I am getting this from haskell backend

ccshan

2018-7-5 16:01:48

This is with testcode/hssrc/GmmGibbs.hs, or some other prog? Has it changed recently?

rjnw

2018-7-5 16:03:21

It’s this one https://github.com/rjnw/hakaru-benchmarks/blob/master/runners/hk/GmmGibbs/Prog4.hs

rjnw

2018-7-5 16:03:41

I believe it’s the same, I copied some time ago

rjnw

2018-7-5 16:04:18

Is there some way to debug it?

ccshan

2018-7-5 16:04:34

Oh ok. The error message at http://hackage.haskell.org/package/logfloat-0.13.3.3/docs/src/Data-Number-LogFloat.html says we’re dividing infinity by infinity

rjnw

2018-7-5 16:04:44

hmm

rjnw

2018-7-5 16:05:56

Then probably the accuracy we are getting from racket backend is just random starting z.

ccshan

2018-7-5 16:10:15

one place where infinity may be divided is if the input to categorical is an array that contains infinity.

rjnw

2018-7-5 16:12:30

I just pushed an input file which gives this error if you want to take a look.

rjnw

2018-7-5 16:13:10

commands cd runners ; make hkbin; make gmm-hs classes=80 points=10000

ccshan

2018-7-5 16:18:03

Preparing to install GHC (tinfo6-nopie) to an isolated location.

ccshan

2018-7-5 16:25:49

While it does that… is it easy for you to try this patch to Prog4.hs?

rjnw

2018-7-5 16:27:58

It’s running with the patch

rjnw

2018-7-5 16:28:34

Is there a change in hakaru file?
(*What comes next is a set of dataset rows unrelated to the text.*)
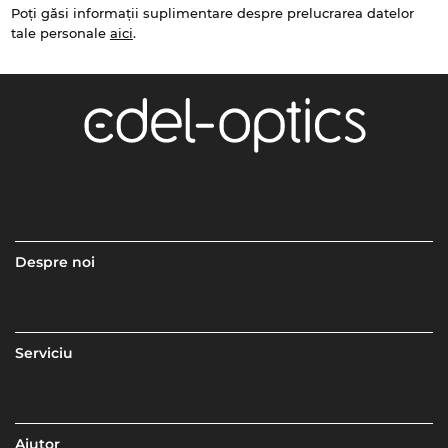
Poți găsi informații suplimentare despre prelucrarea datelor
tale personale
aici
.
Despre noi
Serviciu
Ajutor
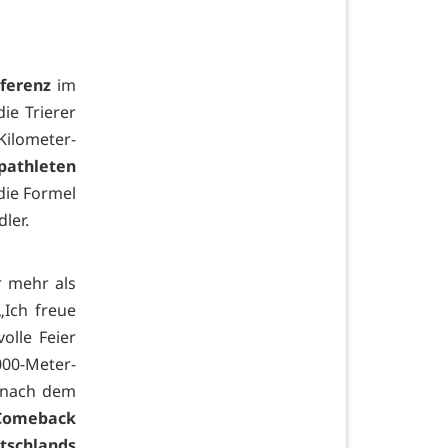
ferenz
im
die Trierer
lometer-
pathleten
 die Formel
ler.
r mehr als
 „Ich freue
olle Feier
000-Meter-
f nach dem
 Comeback
tschlands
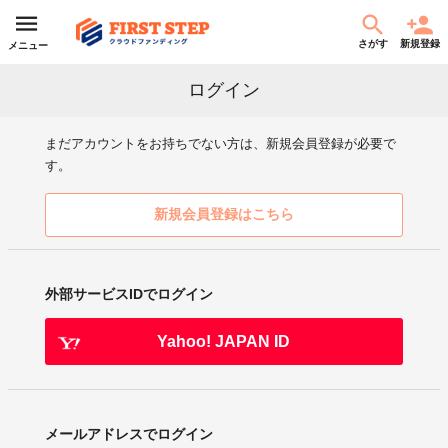
さがす
新規登録
メニュー
ログイン
まだアカウントをお持ちでない方は、新規会員登録が必要で
す。
新規会員登録はこちら
外部サービスIDでログイン
Yahoo! JAPAN ID
メールアドレスでログイン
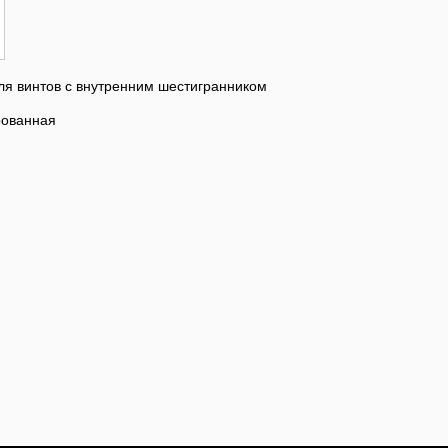
ля винтов с внутренним шестигранником
рованная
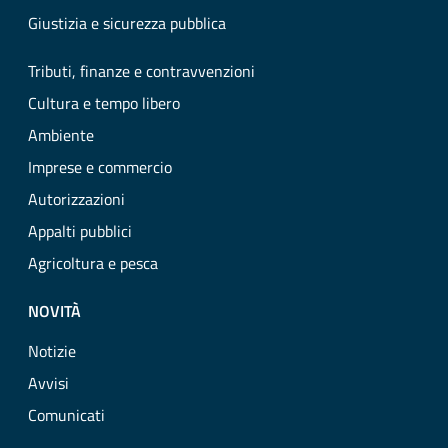
Giustizia e sicurezza pubblica
Tributi, finanze e contravvenzioni
Cultura e tempo libero
Ambiente
Imprese e commercio
Autorizzazioni
Appalti pubblici
Agricoltura e pesca
NOVITÀ
Notizie
Avvisi
Comunicati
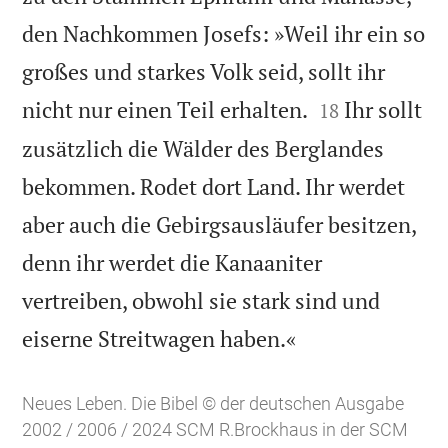
den Nachkommen Josefs: »Weil ihr ein so
großes und starkes Volk seid, sollt ihr


nicht nur einen Teil erhalten.
Ihr sollt
18
zusätzlich die Wälder des Berglandes
bekommen. Rodet dort Land. Ihr werdet
aber auch die Gebirgsausläufer besitzen,
denn ihr werdet die Kanaaniter
vertreiben, obwohl sie stark sind und

eiserne Streitwagen haben.«
Neues Leben. Die Bibel © der deutschen Ausgabe
2002 / 2006 / 2024 SCM R.Brockhaus in der SCM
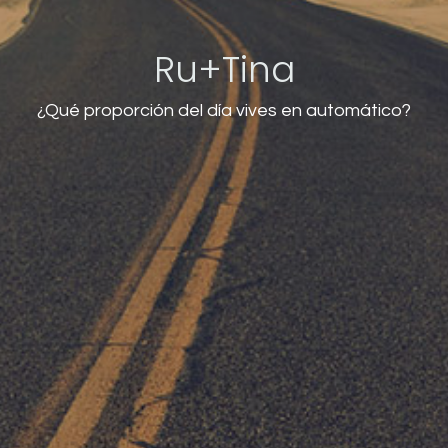
Ru+Tina
¿Qué proporción del día vives en automático?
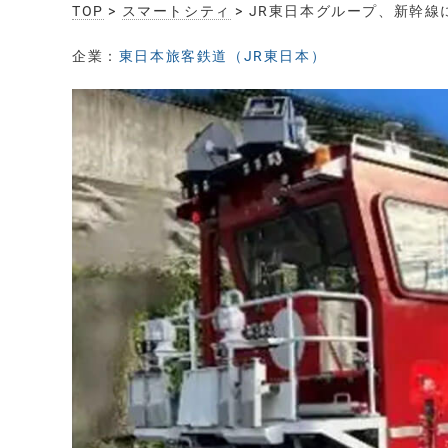
TOP
>
スマートシティ
> JR東日本グループ、新幹
企業：
東日本旅客鉄道（JR東日本）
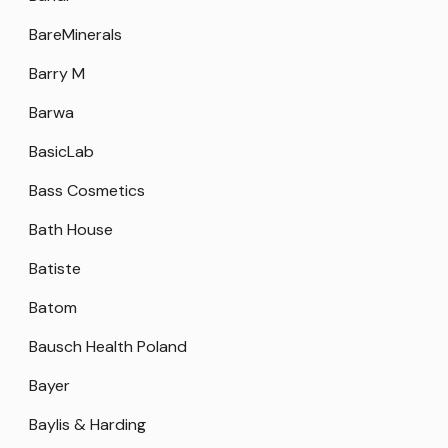
BareMinerals
Barry M
Barwa
BasicLab
Bass Cosmetics
Bath House
Batiste
Batom
Bausch Health Poland
Bayer
Baylis & Harding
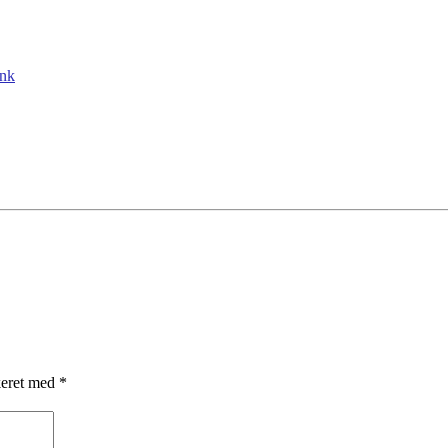
ink
keret med
*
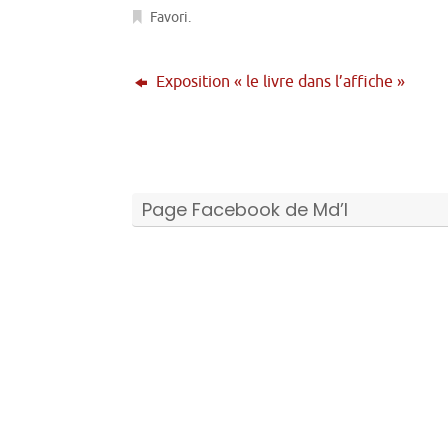
Favori
.
Exposition « le livre dans l’affiche »
Page Facebook de Md’I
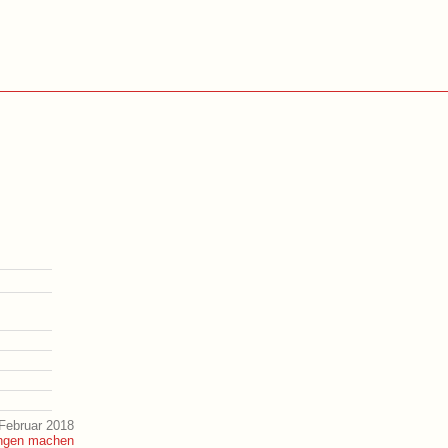
Februar 2018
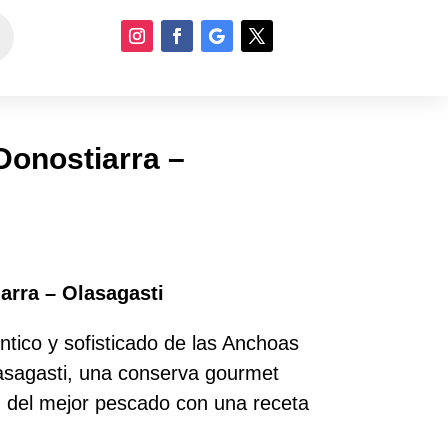
Donostiarra –
arra – Olasagasti
ntico y sofisticado de las Anchoas
lasagasti, una conserva gourmet
d del mejor pescado con una receta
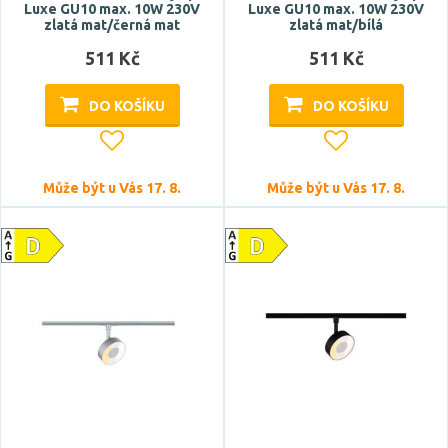
Patice
Luxe GU10 max. 10W 230V
Luxe GU10 max. 10W 230V
zlatá mat/černá mat
zlatá mat/bílá
E14
511 Kč
511 Kč
E27
DO KOŠÍKU
DO KOŠÍKU
G9
GU10
Může být u Vás 17. 8.
Může být u Vás 17. 8.
Typ zdroje
LED
Zdroj světla součástí
ano
ne
Barva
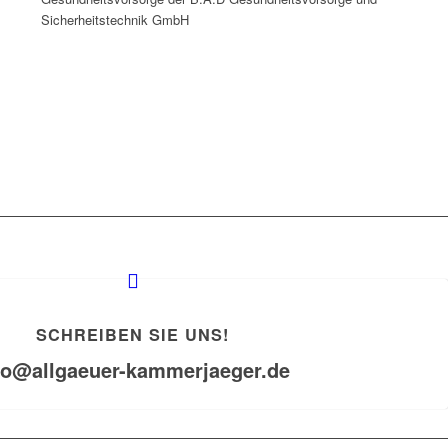
Sicherheitstechnik GmbH
SCHREIBEN SIE UNS!
fo@allgaeuer-kammerjaeger.de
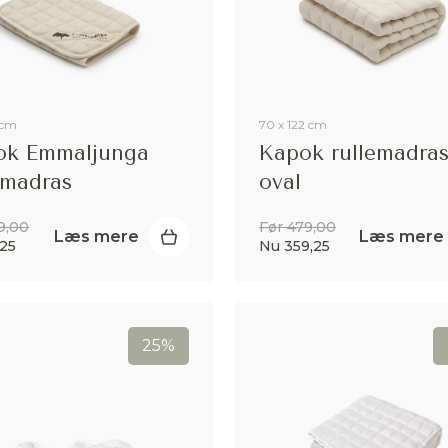
Afvis
Accepter
 cm
70 x 122 cm
ok Emmaljunga
Kapok rullemadras
emadras
oval
9,00
Før 479,00
Læs mere
Læs mere
,25
Nu 359,25
25%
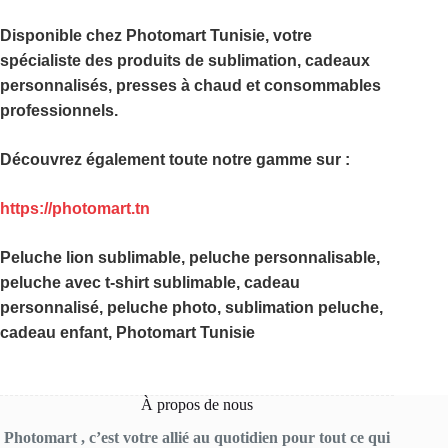
Disponible chez
Photomart Tunisie
, votre
spécialiste des produits de sublimation, cadeaux
personnalisés, presses à chaud et consommables
professionnels.
Découvrez également toute notre gamme sur :
https://photomart.tn
Peluche lion sublimable, peluche personnalisable,
peluche avec t-shirt sublimable, cadeau
personnalisé, peluche photo, sublimation peluche,
cadeau enfant, Photomart Tunisie
À propos de nous
Photomart , c’est votre allié au quotidien pour tout ce qui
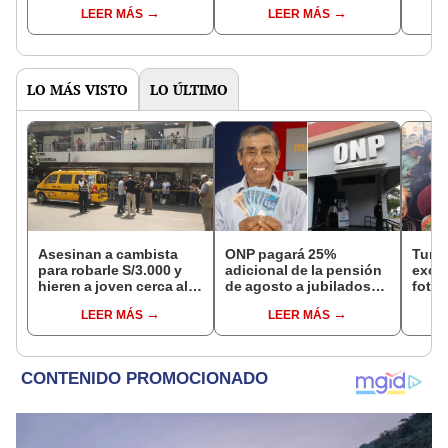
Reniec?
fuiste elegido miembro
LEER MÁS
LEER MÁS
de mesa para este 4 de
octubre en el link oficial
de la ONPE
LO MÁS VISTO
LO ÚLTIMO
Asesinan a cambista
ONP pagará 25%
Turis
para robarle S/3.000 y
adicional de la pensión
exces
hieren a joven cerca al
de agosto a jubilados
fotog
Barrio Chino en Lima
que cumplan este
alpa
LEER MÁS
LEER MÁS
Cercado
requisito: ¿cómo saber
Seren
si soy beneficiario?
dine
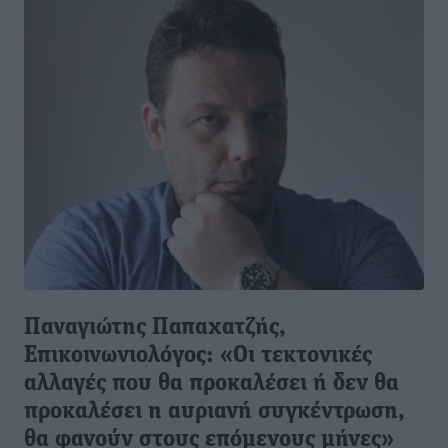
Παναγιώτης Παπαχατζής,
Επικοινωνιολόγος: «Οι τεκτονικές
αλλαγές που θα προκαλέσει ή δεν θα
προκαλέσει η αυριανή συγκέντρωση,
θα φανούν στους επόμενους μήνες»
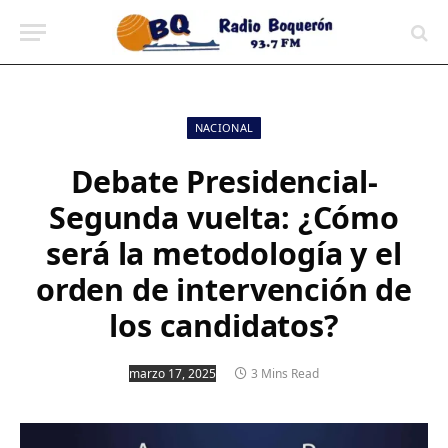
contenido
NACIONAL
Debate Presidencial-
Segunda vuelta: ¿Cómo
será la metodología y el
orden de intervención de
los candidatos?
marzo 17, 2025
3 Mins Read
So I also change the llvm backend?

ccshan

2018-7-5 16:28:53

So, I should change how the type checker inserts coercions, to produce the patched code, which avoids overflow

ccshan

2018-7-5 16:33:29

(This is about how the type checker inserts coercions in the result of hk-maple)

rjnw

2018-7-5 17:18:29

Okay the haskell code you sent runs but the accuracy is still ~3%

ccshan

2018-7-5 17:21:10

Hmm…

ccshan

2018-7-5 17:25:26

(I’m changing the type checker.) It’s not just because the haskell way is slow, is it?

ccshan

2018-7-5 17:44:16

It’s taking forever for me to test my change to the type checker, possibly because of the Maple communication issue. Would you please try rerunning hk-maple GmmGibbs.hs with hk-maple built from the commit(s) I just pushed to the hakaru repository?

samth

2018-7-5 21:02:32

Current status: • @rjnw has made edits to section 5, which @samth plans to go over • GMM works properly in all systems • LDA works properly on all systems with the smaller dataset (kos–50) • NB works on all systems, but there are issues with Augurv2’s accuracy, see long email thread with Dan Huang • LDA on bigger data sets requires improvements to Hakaru to be competetive • GMM with more classes seems to run into Hakaru bugs Based on this, @ccshan and I decided that we should just keep GMM/LDA/NB on the smaller data sets, where everything works. To address the issues with Augur accuracy, @rjnw should compute log-likelihood plots for Hk/Jags/Augur on NB. Besides that, @rjnw, you should focus on getting plots that are ready to go in the paper for all three benchmarks (we have the data already).

samth

2018-7-5 21:02:40

I think that’s a reasonable summary.

rjnw

2018-7-5 21:05:24

Right now I am finishing up lda for kos–50 and kos–100. kos–100 also shows similar relation b/w hakaru and augur as kos–50. As for calculating log-likelihood plots for naive-bayes, I don’t have the likelihood calculation.

ccshan

2018-7-5 23:47:34

Also, @samth @rjnw shall we meet tomorrow?

rjnw

2018-7-5 23:48:16

I will come in morning.

samth

2018-7-6 00:48:31

Yes

ccshan

2018-7-6 05:52:25

I think the weight removed by unsample is again the likelihood.